## Exercise task
Please copy the text lines of every row below word for word, leaving the pictures out of your answer.

Saved entries:
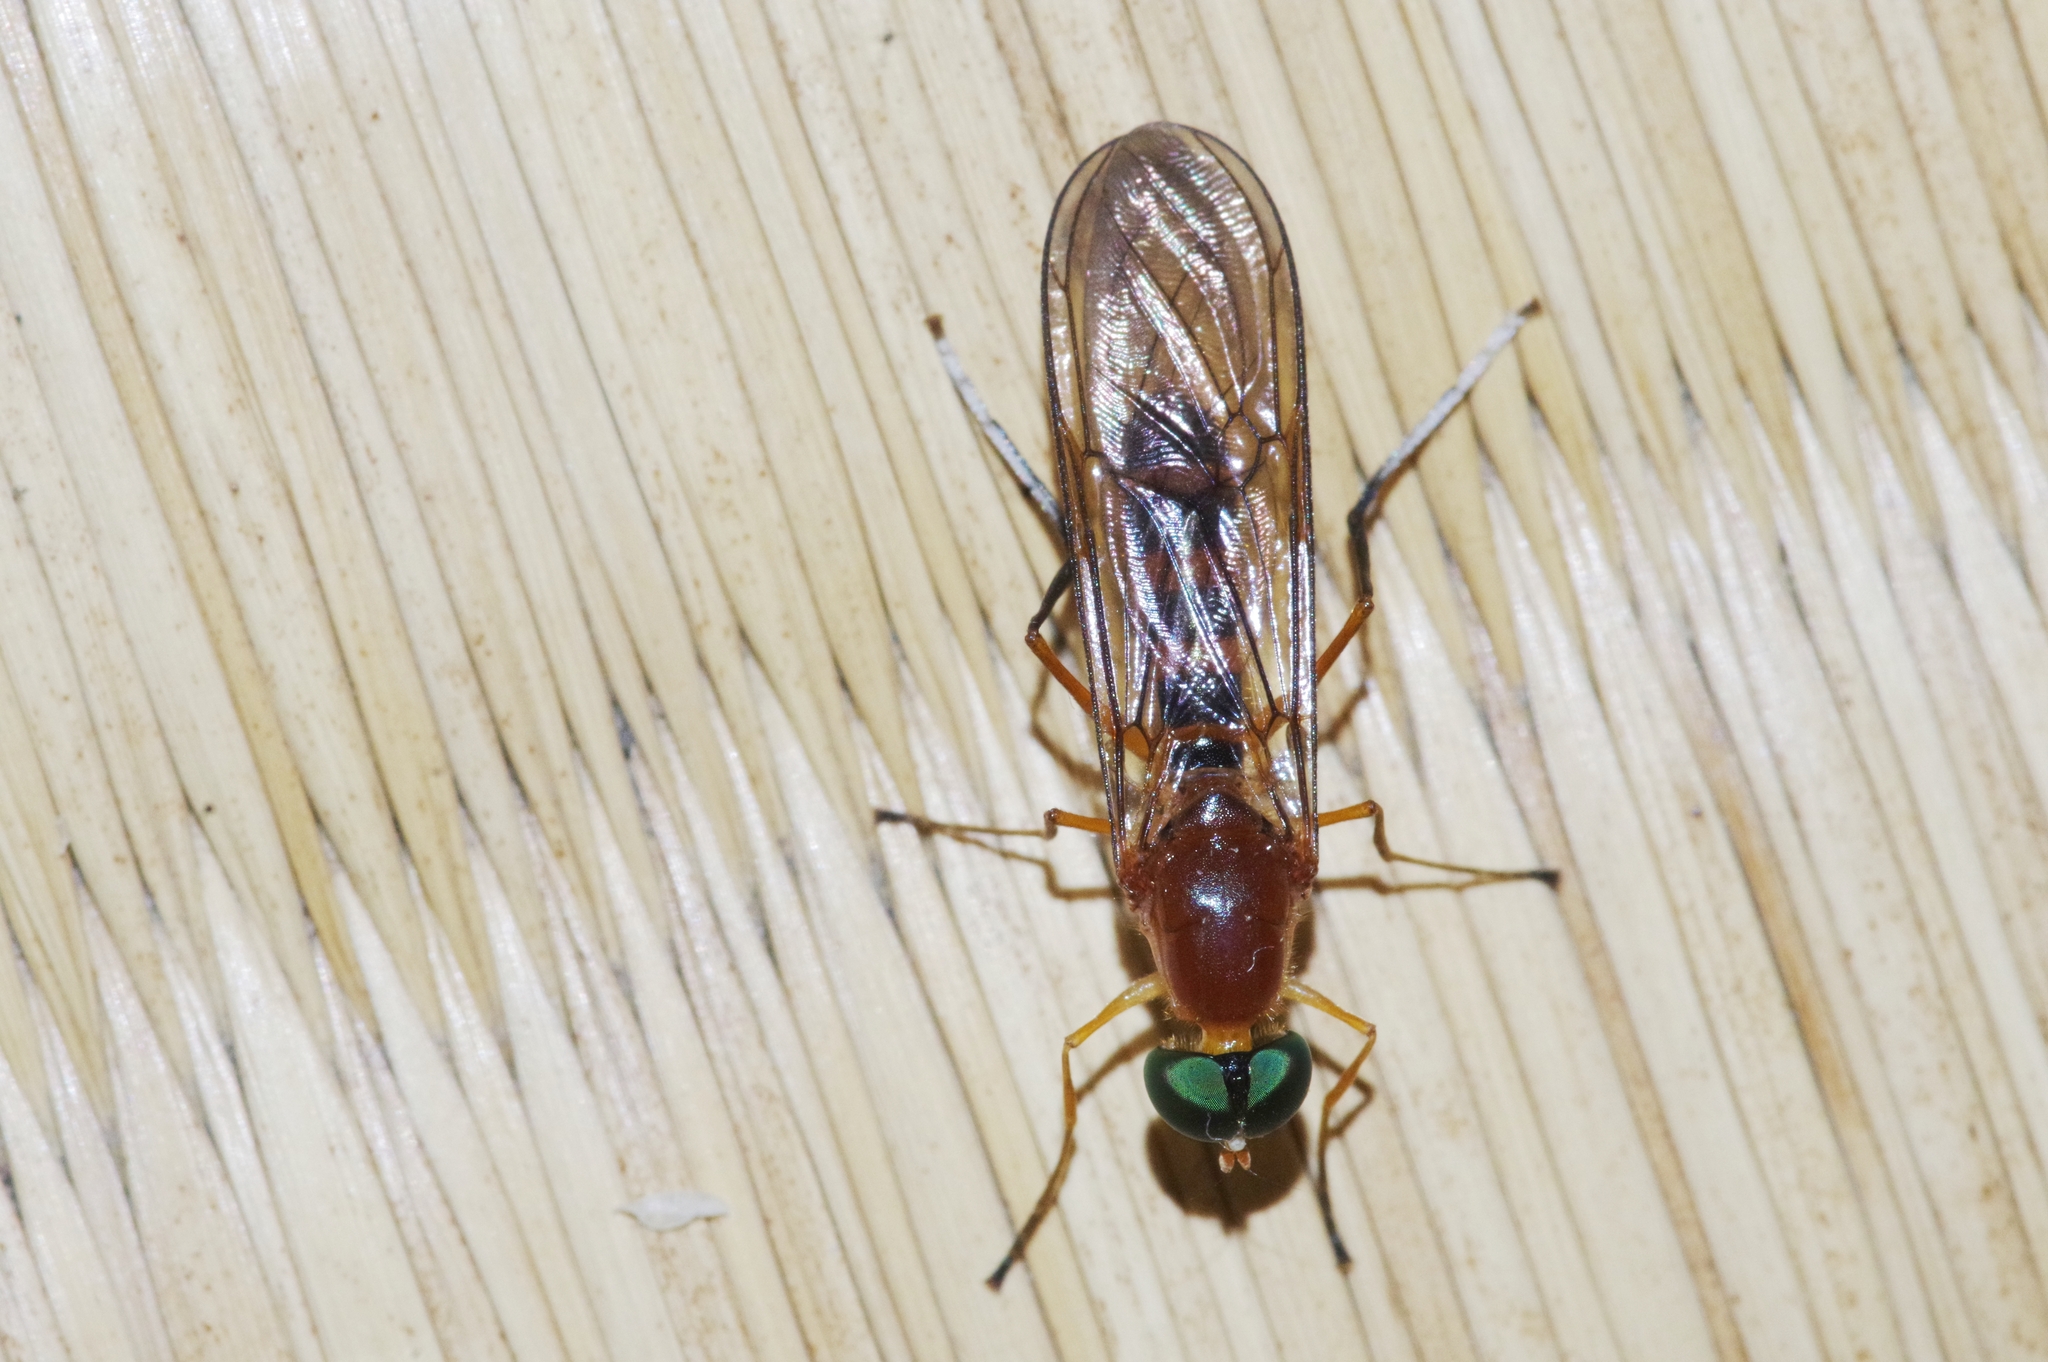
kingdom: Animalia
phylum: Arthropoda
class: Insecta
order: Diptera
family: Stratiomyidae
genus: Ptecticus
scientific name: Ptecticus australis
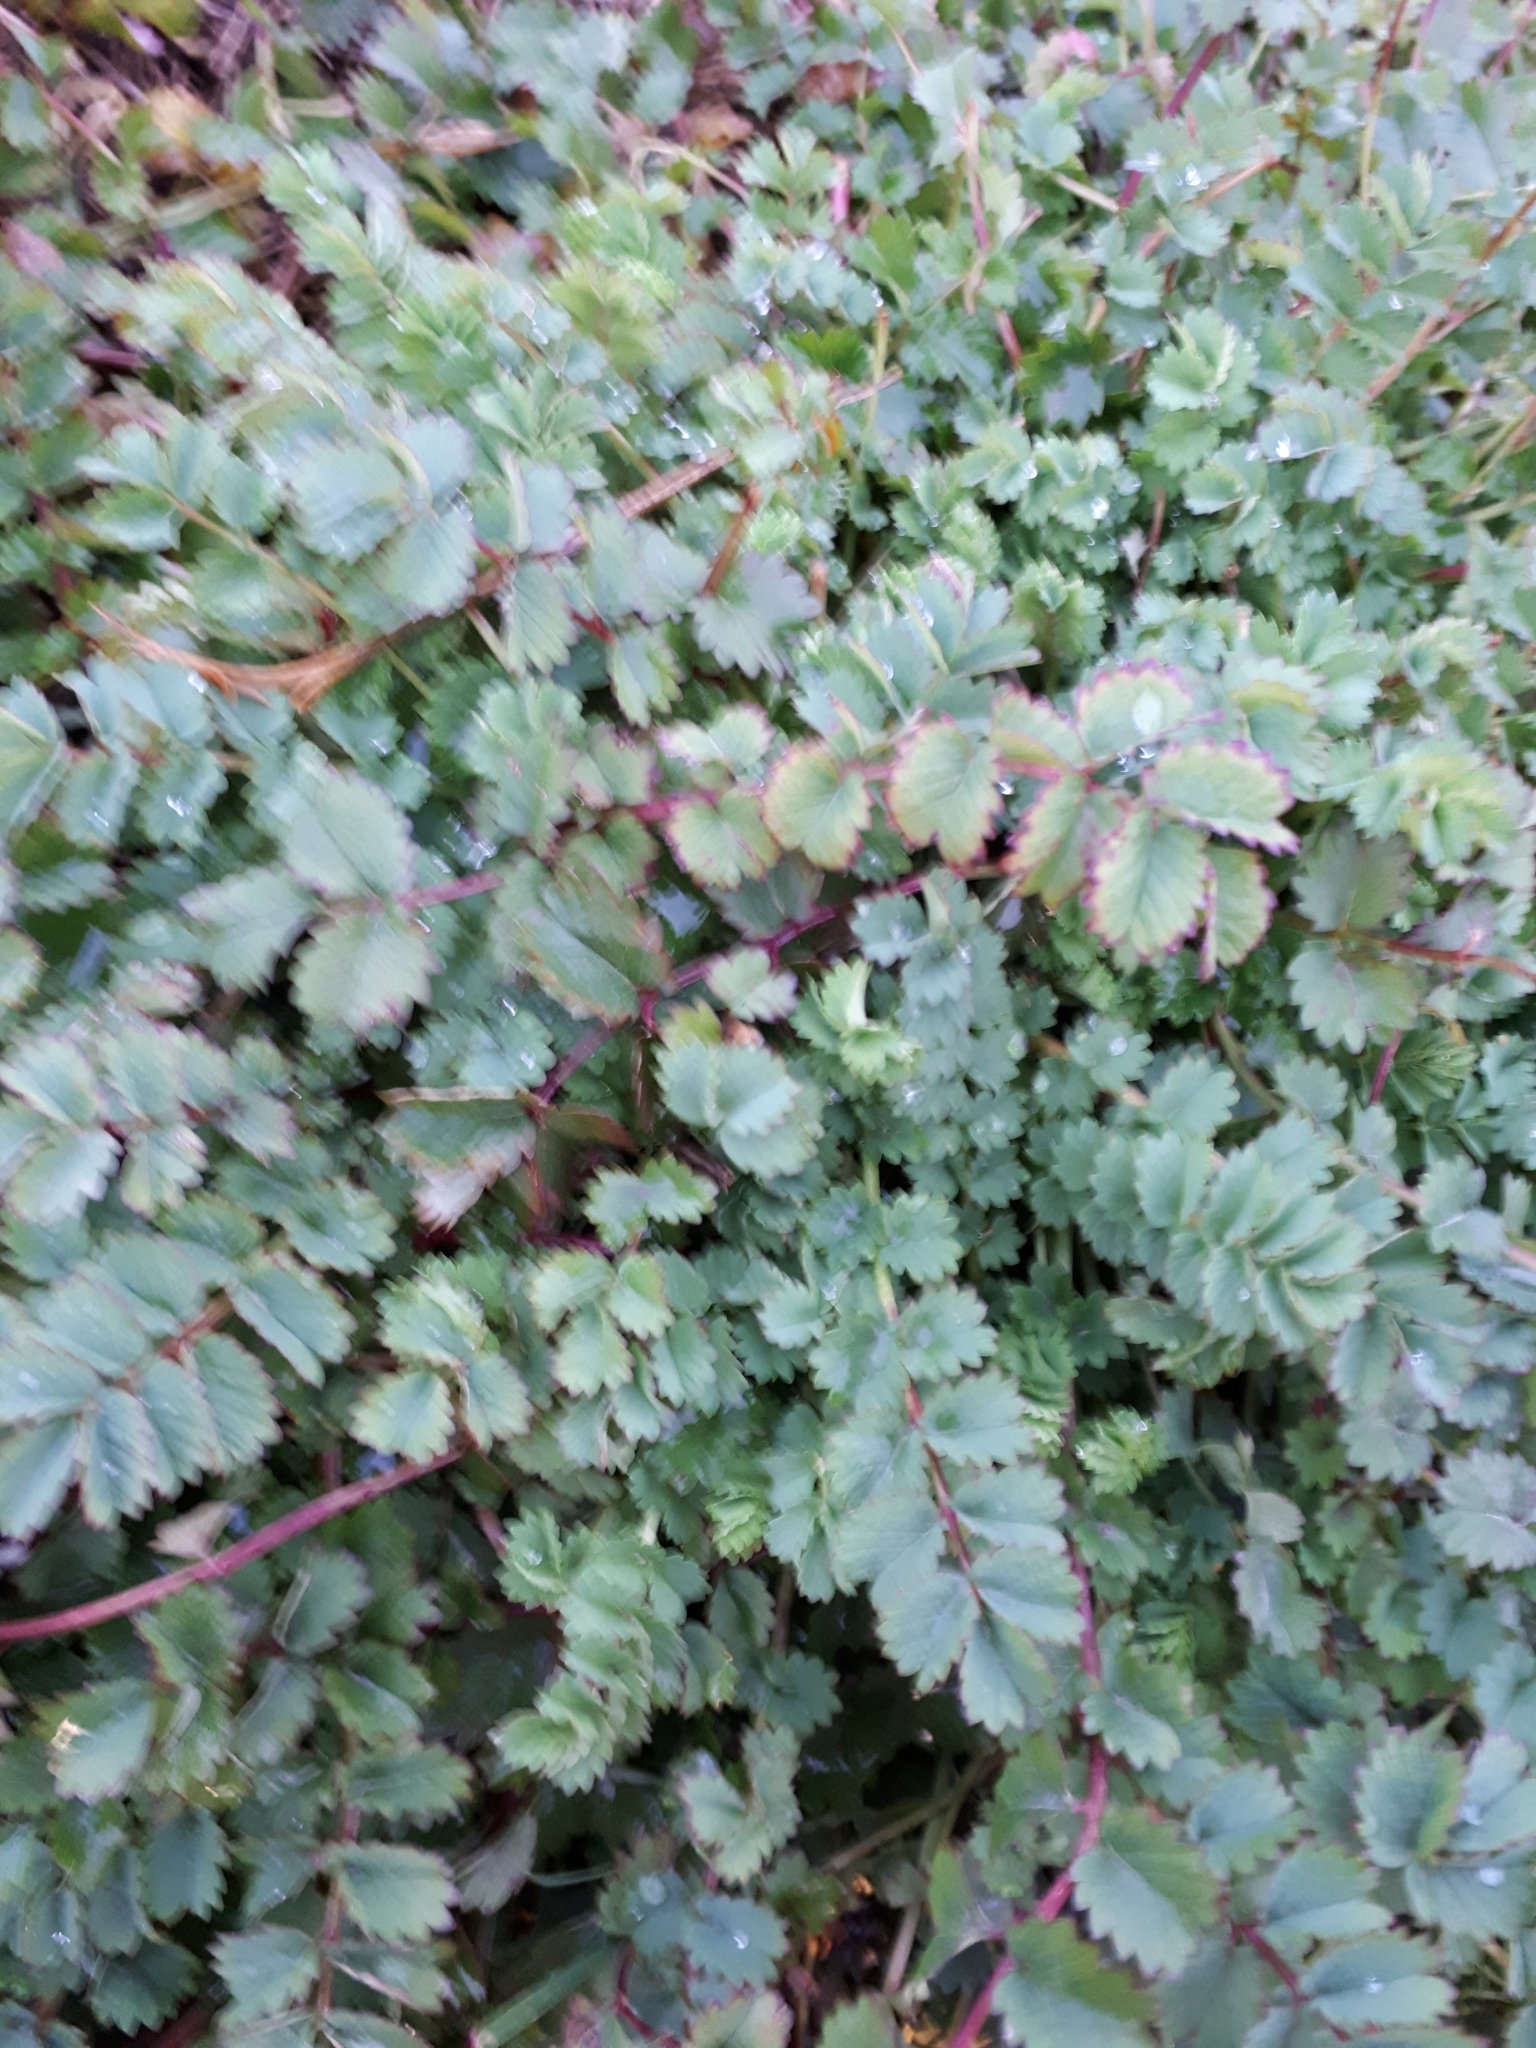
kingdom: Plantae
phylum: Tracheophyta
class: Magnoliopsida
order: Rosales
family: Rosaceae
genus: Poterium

## Response to this exercise
kingdom: Animalia
phylum: Arthropoda
class: Insecta
order: Diptera
family: Stratiomyidae
genus: Ptecticus
scientific name: Ptecticus australis
kingdom: Plantae
phylum: Tracheophyta
class: Magnoliopsida
order: Rosales
family: Rosaceae
genus: Poterium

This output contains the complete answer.